____ Task input

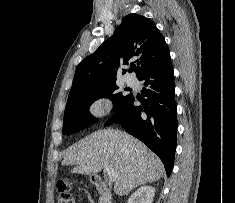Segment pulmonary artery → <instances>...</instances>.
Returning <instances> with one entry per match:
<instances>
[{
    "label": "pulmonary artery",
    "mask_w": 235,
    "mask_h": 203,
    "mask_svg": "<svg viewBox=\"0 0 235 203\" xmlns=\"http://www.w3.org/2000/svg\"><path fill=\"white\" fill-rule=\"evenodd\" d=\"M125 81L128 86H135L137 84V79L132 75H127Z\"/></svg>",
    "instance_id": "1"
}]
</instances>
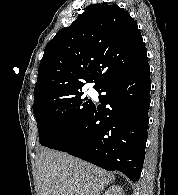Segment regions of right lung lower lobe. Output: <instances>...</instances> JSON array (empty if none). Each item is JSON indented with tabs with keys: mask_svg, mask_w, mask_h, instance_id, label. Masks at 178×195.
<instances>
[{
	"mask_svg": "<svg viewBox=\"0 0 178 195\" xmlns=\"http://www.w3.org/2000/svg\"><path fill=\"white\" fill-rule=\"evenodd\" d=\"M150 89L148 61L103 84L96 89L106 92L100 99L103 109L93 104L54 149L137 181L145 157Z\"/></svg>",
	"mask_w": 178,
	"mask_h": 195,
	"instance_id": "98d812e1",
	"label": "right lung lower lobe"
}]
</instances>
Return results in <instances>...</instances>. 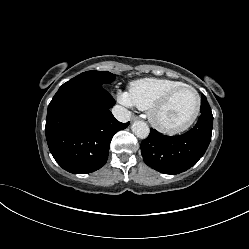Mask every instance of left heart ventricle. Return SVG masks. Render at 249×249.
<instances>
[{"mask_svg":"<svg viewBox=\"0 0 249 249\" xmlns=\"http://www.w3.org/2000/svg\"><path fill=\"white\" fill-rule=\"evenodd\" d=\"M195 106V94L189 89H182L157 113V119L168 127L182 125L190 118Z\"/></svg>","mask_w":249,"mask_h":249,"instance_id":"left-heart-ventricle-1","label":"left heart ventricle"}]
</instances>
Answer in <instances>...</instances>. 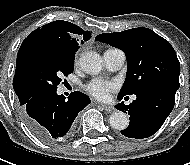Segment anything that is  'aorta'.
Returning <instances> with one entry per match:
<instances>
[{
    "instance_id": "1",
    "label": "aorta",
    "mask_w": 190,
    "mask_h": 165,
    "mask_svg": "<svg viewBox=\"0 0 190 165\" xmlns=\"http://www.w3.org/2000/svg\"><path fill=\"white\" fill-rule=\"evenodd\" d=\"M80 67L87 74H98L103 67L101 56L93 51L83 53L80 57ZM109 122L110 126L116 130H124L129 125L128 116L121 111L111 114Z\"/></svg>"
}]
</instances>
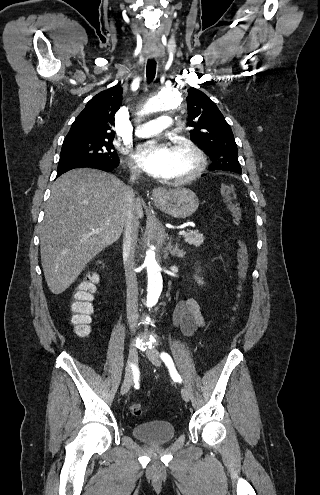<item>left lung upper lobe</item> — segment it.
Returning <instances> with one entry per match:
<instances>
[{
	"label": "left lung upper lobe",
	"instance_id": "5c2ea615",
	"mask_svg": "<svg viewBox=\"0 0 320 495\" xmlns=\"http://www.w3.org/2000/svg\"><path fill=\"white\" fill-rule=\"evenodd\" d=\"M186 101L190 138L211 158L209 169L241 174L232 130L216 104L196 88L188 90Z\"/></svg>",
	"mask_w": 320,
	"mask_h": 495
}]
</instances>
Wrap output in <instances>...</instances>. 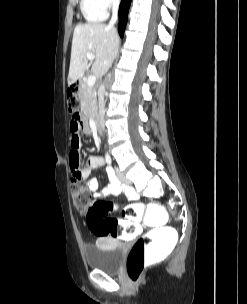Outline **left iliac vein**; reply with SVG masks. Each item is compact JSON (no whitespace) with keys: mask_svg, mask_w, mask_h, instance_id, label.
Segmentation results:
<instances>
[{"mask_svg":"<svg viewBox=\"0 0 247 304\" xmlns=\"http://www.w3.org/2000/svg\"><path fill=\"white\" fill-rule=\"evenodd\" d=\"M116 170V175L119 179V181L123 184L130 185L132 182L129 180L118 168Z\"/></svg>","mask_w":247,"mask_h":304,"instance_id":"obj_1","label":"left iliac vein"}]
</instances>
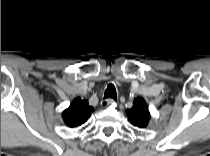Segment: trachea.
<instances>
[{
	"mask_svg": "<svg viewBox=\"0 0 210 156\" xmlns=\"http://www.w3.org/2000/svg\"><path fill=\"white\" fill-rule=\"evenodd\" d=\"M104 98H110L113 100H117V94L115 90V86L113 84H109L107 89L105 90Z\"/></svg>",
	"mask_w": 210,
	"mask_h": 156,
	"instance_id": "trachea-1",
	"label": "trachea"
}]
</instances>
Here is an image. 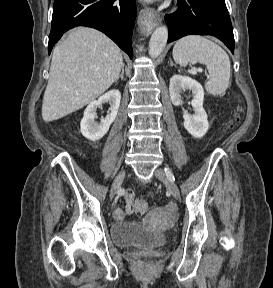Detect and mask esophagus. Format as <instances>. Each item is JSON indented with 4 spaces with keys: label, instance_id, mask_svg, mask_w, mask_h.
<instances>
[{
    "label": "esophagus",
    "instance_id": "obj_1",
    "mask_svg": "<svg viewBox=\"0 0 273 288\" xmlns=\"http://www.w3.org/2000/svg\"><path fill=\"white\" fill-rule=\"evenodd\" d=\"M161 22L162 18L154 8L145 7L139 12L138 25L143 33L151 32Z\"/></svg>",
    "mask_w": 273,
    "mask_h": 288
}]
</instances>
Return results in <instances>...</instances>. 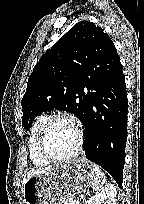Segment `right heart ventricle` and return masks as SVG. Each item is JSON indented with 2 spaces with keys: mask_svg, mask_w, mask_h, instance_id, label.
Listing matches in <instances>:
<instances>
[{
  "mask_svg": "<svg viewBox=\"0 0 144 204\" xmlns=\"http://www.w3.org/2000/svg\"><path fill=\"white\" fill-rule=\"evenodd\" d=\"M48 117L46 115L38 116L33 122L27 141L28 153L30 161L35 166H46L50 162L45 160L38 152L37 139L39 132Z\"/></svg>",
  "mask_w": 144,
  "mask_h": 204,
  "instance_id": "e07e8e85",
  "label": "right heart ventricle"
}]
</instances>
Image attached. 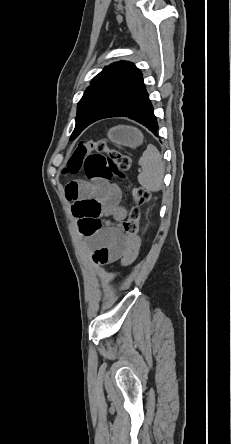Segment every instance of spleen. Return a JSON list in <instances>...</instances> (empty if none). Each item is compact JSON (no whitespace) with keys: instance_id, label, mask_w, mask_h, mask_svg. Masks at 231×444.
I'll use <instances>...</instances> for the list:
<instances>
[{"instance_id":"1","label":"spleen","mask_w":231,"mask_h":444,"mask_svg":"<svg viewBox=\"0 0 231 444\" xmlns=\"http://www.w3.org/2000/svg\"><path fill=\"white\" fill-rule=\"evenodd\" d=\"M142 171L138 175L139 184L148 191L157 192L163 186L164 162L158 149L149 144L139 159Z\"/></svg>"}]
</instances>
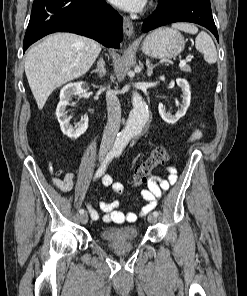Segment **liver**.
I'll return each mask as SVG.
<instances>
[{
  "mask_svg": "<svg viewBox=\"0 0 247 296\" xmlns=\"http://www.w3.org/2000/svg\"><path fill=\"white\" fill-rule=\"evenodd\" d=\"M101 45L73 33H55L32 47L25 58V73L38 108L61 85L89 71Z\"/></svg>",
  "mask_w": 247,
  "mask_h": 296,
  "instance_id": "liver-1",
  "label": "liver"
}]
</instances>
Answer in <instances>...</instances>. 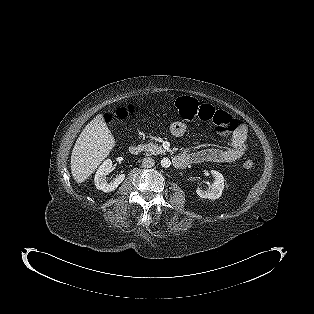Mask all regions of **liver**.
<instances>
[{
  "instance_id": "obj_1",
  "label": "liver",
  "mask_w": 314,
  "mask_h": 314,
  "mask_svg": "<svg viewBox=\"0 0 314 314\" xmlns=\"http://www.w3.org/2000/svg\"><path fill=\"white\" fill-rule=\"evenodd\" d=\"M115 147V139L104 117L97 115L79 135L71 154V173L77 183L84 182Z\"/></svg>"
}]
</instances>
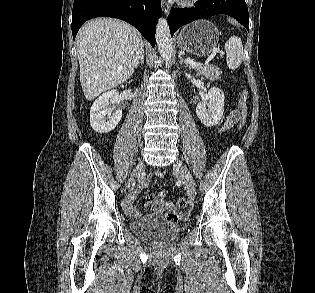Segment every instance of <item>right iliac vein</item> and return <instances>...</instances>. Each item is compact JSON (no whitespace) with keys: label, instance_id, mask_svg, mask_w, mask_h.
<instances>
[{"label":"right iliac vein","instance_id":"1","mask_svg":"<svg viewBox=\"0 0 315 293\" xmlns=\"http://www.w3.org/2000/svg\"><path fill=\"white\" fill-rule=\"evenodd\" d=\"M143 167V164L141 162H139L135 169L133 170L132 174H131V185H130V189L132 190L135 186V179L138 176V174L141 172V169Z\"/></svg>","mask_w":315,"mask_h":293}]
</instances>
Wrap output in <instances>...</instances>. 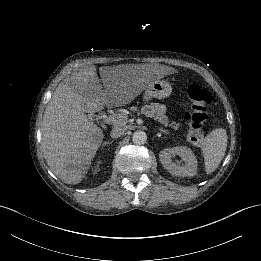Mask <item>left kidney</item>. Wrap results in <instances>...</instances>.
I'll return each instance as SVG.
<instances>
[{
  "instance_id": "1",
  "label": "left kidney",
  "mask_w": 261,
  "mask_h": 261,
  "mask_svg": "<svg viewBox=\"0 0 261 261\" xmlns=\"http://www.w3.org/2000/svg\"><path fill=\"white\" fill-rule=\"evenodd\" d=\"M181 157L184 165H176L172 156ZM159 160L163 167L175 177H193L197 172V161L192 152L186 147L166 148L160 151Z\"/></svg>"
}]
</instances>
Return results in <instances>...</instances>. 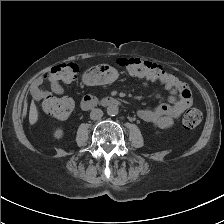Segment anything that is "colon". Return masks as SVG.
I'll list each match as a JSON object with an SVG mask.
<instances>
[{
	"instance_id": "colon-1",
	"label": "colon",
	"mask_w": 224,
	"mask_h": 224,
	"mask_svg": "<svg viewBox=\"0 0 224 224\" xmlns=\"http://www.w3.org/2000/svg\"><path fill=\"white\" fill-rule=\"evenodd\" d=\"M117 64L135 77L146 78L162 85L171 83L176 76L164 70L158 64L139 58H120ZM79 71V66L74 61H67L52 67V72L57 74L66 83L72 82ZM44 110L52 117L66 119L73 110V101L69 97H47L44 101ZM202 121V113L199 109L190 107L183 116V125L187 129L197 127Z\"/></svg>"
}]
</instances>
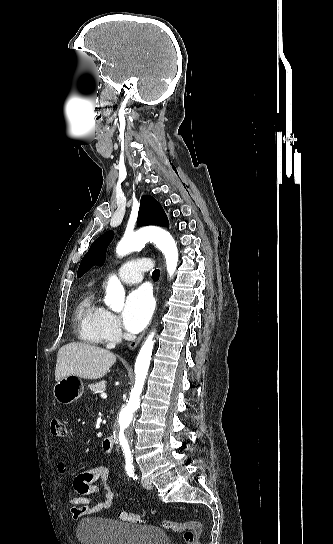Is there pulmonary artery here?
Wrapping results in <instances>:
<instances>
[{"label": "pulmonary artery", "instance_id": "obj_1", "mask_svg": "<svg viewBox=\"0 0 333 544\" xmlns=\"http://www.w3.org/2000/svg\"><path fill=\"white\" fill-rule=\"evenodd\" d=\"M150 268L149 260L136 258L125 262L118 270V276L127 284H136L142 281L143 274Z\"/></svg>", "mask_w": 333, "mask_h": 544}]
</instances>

________

- [Request]:
Copy the lines from the one containing "Segment regions of" through the one containing "89L148 61L103 84L96", both included, exactly as they appear in the records above, leaving the pictures out.

- [Answer to the task]:
Segment regions of right lung lower lobe. Output: <instances>...</instances> JSON array (empty if none). Each item is JSON indented with tabs with keys: mask_svg, mask_w, mask_h, instance_id, label. Masks at 178×195.
<instances>
[{
	"mask_svg": "<svg viewBox=\"0 0 178 195\" xmlns=\"http://www.w3.org/2000/svg\"><path fill=\"white\" fill-rule=\"evenodd\" d=\"M150 89L148 61L103 84L96 89L106 92L100 99L103 109L93 104L54 149L137 181L145 157Z\"/></svg>",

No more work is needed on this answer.